Ежи Жулавский - На серебряной планете
Я закрывал глаза и воображал, что в неустанном слитном грохоте морских волн слышу голоса этой первоначальной жизни. Шумят под порывами ветра мощные и стройные деревья, которым не приходится гнуться и сжиматься от ночного мороза, сквозь лесную чащобу пробираются огромные и сильные животные, предки здешних измельчавших существ, средь ветвей хлопают крыльями мощные летающие ящеры… Вечереет, и ветер приутих — и вот над туманом теплых болот восходит исполинский пламенный яркий диск Земли.
И кто знает, может, глядели на этот восходящий свет мыслящие очи со стен огромных городов и со стройных башен? Может, простирались к нему руки, оторвавшись от премудрой работы, чтобы приветствовать серебряного ангела-хранителя, который освещал долгие ночи?
Кто знает, может, догадывались некогда тут, на Луне, что на этом огромном шаре, висящем среди небес, тоже есть разумные существа, может, старались представить себе, как они выглядят, как живут?

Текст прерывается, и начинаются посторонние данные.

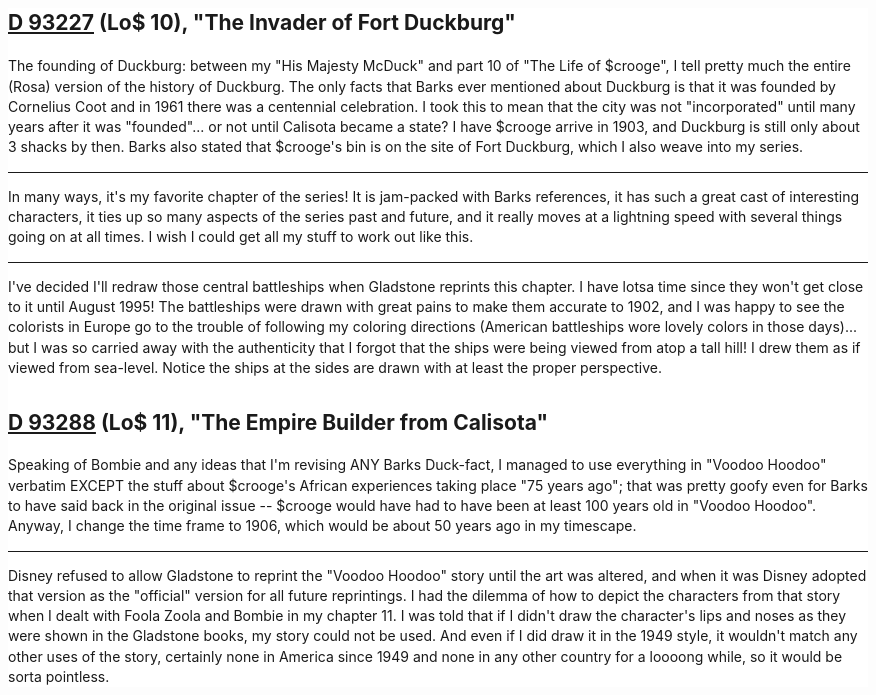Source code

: <H2><A HREF="#">D 93227</A> (Lo$ 10),
    "The Invader of Fort Duckburg"</H2>
The founding of Duckburg: between my "His Majesty McDuck" and
part 10 of "The Life of $crooge", I tell pretty much the entire (Rosa)
version of the history of Duckburg. The only facts that Barks ever
mentioned about Duckburg is that it was founded by Cornelius Coot and
in 1961 there was a centennial celebration. I took this to mean that
the city was not "incorporated" until many years after it was
"founded"... or not until Calisota became a state? I have $crooge
arrive in 1903, and Duckburg is still only about 3 shacks by then.
Barks also stated that $crooge's bin is on the site of Fort Duckburg,
which I also weave into my series.

<hr />

<P> In many ways, it's my favorite chapter of the series! It is
jam-packed with Barks references, it has such a great cast of
interesting characters, it ties up so many aspects of the series
past and future, and it really moves at a lightning speed with several
things going on at all times. I wish I could get all my stuff to work
out like this.

<hr />

<P> I've decided I'll redraw those central battleships when
Gladstone reprints this chapter. I have lotsa time since they won't get
close to it until August 1995! The battleships were drawn with great
pains to make them accurate to 1902, and I was happy to see the
colorists in Europe go to the trouble of following my coloring
directions (American battleships wore lovely colors in those days)...
but I was so carried away with the authenticity that I forgot that the
ships were being viewed from atop a tall hill! I drew them as if viewed
from sea-level. Notice the ships at the sides are drawn with at least
the proper perspective.

<H2><A HREF="#">D 93288</A> (Lo$ 11),
    "The Empire Builder from Calisota"</H2>
Speaking of Bombie and any ideas that I'm revising ANY Barks
Duck-fact, I managed to use everything in "Voodoo Hoodoo" verbatim
EXCEPT the stuff about $crooge's African experiences taking place
"75 years ago"; that was pretty goofy even for Barks to have said
back in the original issue -- $crooge would have had to have been at
least 100 years old in "Voodoo Hoodoo". Anyway, I change the time
frame to 1906, which would be about 50 years ago in my timescape.

<hr />

<P> Disney refused to allow Gladstone to reprint the "Voodoo
Hoodoo" story until the art was altered, and when it was Disney
adopted that version as the "official" version for all future
reprintings. I had the dilemma of how to depict the characters from
that story when I dealt with Foola Zoola and Bombie in my chapter 11.
I was told that if I didn't draw the character's lips and noses as
they were shown in the Gladstone books, my story could not be used.
And even if I did draw it in the 1949 style, it wouldn't match any
other uses of the story, certainly none in America since 1949 and
none in any other country for a loooong while, so it would be sorta
pointless.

И невольно обращалось мое воображение в иную сторону; отрывалось оно от Луны, как птица, вылетающая из клетки, и устремлялось дальше, через сотни тысяч километров пространства, туда, к той Земле, которую тоска моя так украшала и озаряла таким очарованием, каким закатное Солнце озаряет снежные вершины гор…
Обычно эти мои мечты на Кладбищенском острове прерывал Том, раздосадованный слишком долгим моим молчанием.
И возвращались мы домой, где Марта нетерпеливо ожидала мальчугана.
Здесь Том уже не принадлежал мне. Мать, истосковавшись в долгой разлуке, хватала его в объятия, а когда кончались бесчисленные страстные поцелуи, садилась с ним на пороге и начинала свою вечно повторяющуюся повесть о молодом, красивом и добром англичанине, его отце, за которым она отправилась на Луну и который сейчас спит в песках великой безмолвной лунной пустыни… Под конец она уже рассказывала скорее для себя самой, чем для сына, и горячие обильные слезы ее лились на светлую головку ребенка.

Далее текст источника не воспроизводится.